Some desirable acre lots can be had from seventy-five to two hundred and fifty dollars within four or five yards of the public square, but further out lots and land are cheaper. The soil is generally gray sandy with red clay foundation, and especially well adapted to fruit and vegetable culture.
Honest, thrifty people, and those not too impatient to get rich, would do well to investigate and look into the situation here before investing elsewhere.
Some twelve or fifteen brick businesses are to be erected this summer and fall. Several good boarding houses are needed and will probably be built.
In town and in the surrounding country there is lignite coal, potter’s clay and good material for brick. No very large bodies of pine land can now be secured near town, but there are small tracts of good pine and other timber lands out a few miles.
-----
EXERCISE BRIEF: Reproduce the passage about the town's land and resources between "Some twelve or" and "a few miles.", inclusive. The material that follows comes from a separate source.
-----
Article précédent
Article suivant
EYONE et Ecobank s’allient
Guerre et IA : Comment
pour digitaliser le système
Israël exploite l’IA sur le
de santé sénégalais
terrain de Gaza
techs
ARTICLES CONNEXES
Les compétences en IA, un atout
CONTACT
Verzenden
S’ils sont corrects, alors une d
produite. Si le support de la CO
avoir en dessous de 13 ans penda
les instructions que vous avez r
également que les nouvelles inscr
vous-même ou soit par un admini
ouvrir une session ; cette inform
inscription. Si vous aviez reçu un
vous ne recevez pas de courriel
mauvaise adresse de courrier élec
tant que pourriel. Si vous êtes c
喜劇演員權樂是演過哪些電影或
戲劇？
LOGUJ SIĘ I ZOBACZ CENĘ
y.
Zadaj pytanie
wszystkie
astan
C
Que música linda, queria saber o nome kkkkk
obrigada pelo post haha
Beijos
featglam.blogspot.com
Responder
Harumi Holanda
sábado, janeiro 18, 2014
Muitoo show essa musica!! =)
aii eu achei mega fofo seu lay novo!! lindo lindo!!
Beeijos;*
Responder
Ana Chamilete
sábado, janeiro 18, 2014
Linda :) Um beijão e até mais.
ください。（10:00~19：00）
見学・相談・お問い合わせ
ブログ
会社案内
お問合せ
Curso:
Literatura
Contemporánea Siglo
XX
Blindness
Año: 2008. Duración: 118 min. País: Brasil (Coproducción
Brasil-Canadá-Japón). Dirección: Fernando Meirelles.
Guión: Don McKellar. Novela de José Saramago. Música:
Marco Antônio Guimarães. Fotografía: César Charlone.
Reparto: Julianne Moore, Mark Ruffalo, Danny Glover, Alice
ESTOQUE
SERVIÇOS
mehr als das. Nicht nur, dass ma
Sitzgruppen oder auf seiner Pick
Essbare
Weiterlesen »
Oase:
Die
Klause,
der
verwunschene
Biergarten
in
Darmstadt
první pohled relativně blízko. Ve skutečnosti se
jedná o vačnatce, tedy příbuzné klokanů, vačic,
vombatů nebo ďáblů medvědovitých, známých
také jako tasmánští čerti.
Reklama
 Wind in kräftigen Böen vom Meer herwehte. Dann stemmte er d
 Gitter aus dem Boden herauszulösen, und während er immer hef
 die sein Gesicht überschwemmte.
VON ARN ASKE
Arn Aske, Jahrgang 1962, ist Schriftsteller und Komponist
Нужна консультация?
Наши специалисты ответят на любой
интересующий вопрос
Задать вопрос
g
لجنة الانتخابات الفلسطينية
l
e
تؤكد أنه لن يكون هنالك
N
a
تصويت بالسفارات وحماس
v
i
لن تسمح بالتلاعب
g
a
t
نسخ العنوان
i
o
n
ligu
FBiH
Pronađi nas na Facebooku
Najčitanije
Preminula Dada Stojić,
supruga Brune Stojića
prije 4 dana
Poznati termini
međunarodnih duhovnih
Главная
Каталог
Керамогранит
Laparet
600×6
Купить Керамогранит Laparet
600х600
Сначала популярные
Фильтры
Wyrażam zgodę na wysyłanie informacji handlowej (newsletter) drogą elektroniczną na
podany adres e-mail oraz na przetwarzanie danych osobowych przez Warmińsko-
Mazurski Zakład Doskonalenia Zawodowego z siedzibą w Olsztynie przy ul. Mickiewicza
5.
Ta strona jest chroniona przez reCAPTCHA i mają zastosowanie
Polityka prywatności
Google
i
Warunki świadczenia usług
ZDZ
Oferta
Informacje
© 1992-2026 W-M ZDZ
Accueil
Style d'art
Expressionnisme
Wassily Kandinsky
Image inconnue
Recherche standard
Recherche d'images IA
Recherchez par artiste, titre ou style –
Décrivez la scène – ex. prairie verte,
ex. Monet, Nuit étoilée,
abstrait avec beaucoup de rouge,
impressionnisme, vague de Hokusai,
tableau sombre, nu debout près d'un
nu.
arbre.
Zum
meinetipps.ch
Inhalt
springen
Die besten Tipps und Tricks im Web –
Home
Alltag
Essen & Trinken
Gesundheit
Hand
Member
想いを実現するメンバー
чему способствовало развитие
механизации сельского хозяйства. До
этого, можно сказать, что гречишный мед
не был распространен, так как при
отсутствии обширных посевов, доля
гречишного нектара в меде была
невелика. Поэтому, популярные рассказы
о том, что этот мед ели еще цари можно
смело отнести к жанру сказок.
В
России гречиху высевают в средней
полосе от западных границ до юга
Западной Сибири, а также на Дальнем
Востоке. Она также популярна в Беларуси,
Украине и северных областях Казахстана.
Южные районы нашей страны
-----
EXERCISE RESPONSE:
Some twelve or fifteen brick businesses are to be erected this summer and fall. Several good boarding houses are needed and will probably be built.
In town and in the surrounding country there is lignite coal, potter’s clay and good material for brick. No very large bodies of pine land can now be secured near town, but there are small tracts of good pine and other timber lands out a few miles.